Martin to recover under Monell; and (4) a state law claim of emotional distress. Id. at 11-12. A. Dismissed Claims 1. Claims Against Warden Brown The Warden's federal liability is premised on Monell v. Dep't of Social Servs., 436 U.S. 658 (1978). A Monell claim is established by showing "'(1) an action pursuant to a municipal policy, (2) culpability, meaning that policymakers were deliberately indifferent to a known risk that the policy would lead to constitutional violations, and (3) causation, meaning the municipal action was the 'moving force' behind the constitutional injury." Pulera v. Sarzant, 966 F.3d 540, 550 (7th Cir. 2020) (quoting Hall v. City of Chi., 953 F.3d 945, 950 (7th Cir. 2020)). In this case, there is no municipal defendant. The Warden is a state actor.
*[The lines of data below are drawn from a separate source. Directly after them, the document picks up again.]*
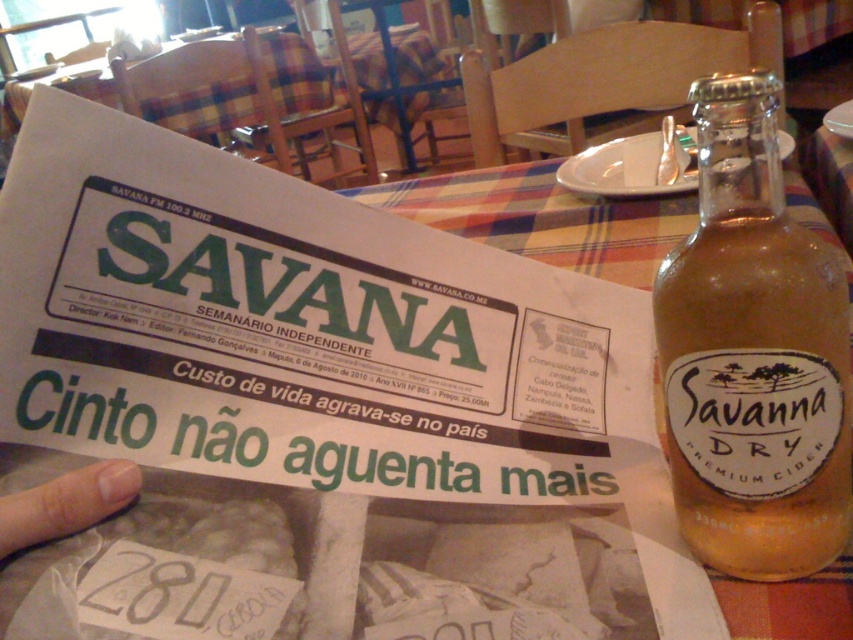
Question: Estimate the real-world distances between objects in this image. Which object is closer to the flesh-toned skin at lower left?

Choices:
 (A) plaid fabric table at upper center
 (B) translucent glass bottle at upper right

Answer: (B)

Question: Can you confirm if translucent glass bottle at upper right is positioned to the left of flesh-toned skin at lower left?

Choices:
 (A) no
 (B) yes

Answer: (A)

Question: Which of the following is the farthest from the observer?

Choices:
 (A) plaid fabric table at upper center
 (B) translucent glass bottle at upper right

Answer: (A)

Question: Does translucent glass bottle at upper right have a smaller size compared to flesh-toned skin at lower left?

Choices:
 (A) no
 (B) yes

Answer: (A)

Question: Which point is closer to the camera taking this photo?

Choices:
 (A) (247, 120)
 (B) (102, 509)

Answer: (B)

Question: Is translucent glass bottle at upper right further to the viewer compared to plaid fabric table at upper center?

Choices:
 (A) yes
 (B) no

Answer: (B)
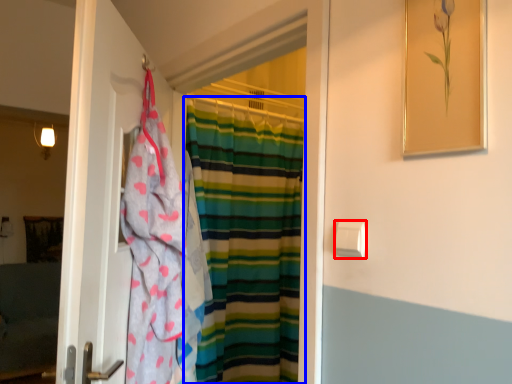
Question: Which of the following is the closest to the observer, towel bar (highlighted by a red box) or curtain (highlighted by a blue box)?

Choices:
 (A) towel bar
 (B) curtain

Answer: (A)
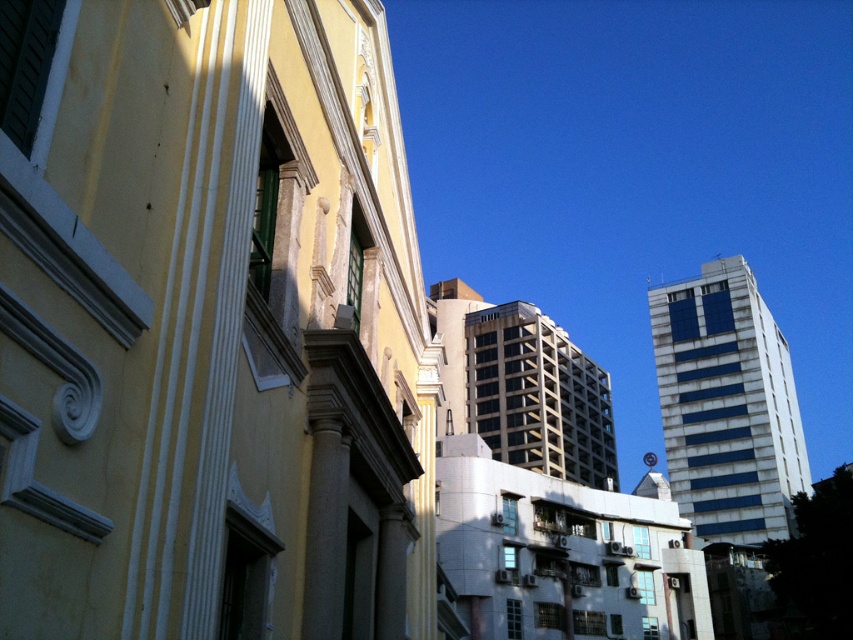
You are an architect planning to install a solar panel system on the roof of the blue glass building at upper right and the beige concrete building at center. Based on their positions, which building would require a longer cable run from the central power unit located at the center of the scene?

The blue glass building at upper right is positioned on the right side of the beige concrete building at center, so the blue glass building at upper right would require a longer cable run from the central power unit located at the center of the scene because it is farther away.

You are standing at the center of the classical building on the left. Looking towards the modern high rises on the right, where would you see the blue glass building at upper right in terms of your field of view?

The blue glass building at upper right is located at coordinates 0.634 on the x axis and 0.853 on the y axis, meaning it is positioned towards the upper right corner of your field of view.

You are an architect analyzing the urban layout. You notice the blue glass building at upper right and the beige concrete building at center. Which building appears closer to you in the image?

In addition, a Monell claim cannot be brought against an individual in his individual capacity. See Johnson v. Dykstra, No. 3-17-cv- 00071-PPS-MGG, 2019 WL 2270356, at *3 (N.D. Ind. May 24, 2019) ("A party may not assert a Monell claim against prison officers in their individual capacities. Recall that under section 1983,

only municipalities may be held liable for constitutional violations caused by their official policy including unwritten custom."). Similarly, even if the "failure to train claim" is not understood to be brought pursuant to the theory recognized in Monell, it is still subject to dismissal. This is because "failure to train claims are usually maintained against municipalities, not against individuals, and, in the Eighth Amendment context, such claims may only be maintained against a municipality." Brown v. Budz, 398 F.3d 904, 918 (7th Cir. 2005) (quoting Sanville v. McCaughtry, 266 F.3d 724, 739-40 (7th Cir. 2001)). Finally, any other constitutional claims brought against the Warden in his individual capacity must be dismissed. This is because there are no factual allegations that suggest that the

Warden was personally responsible for directing Sgt. Vaughn's actions on August 14, 2019.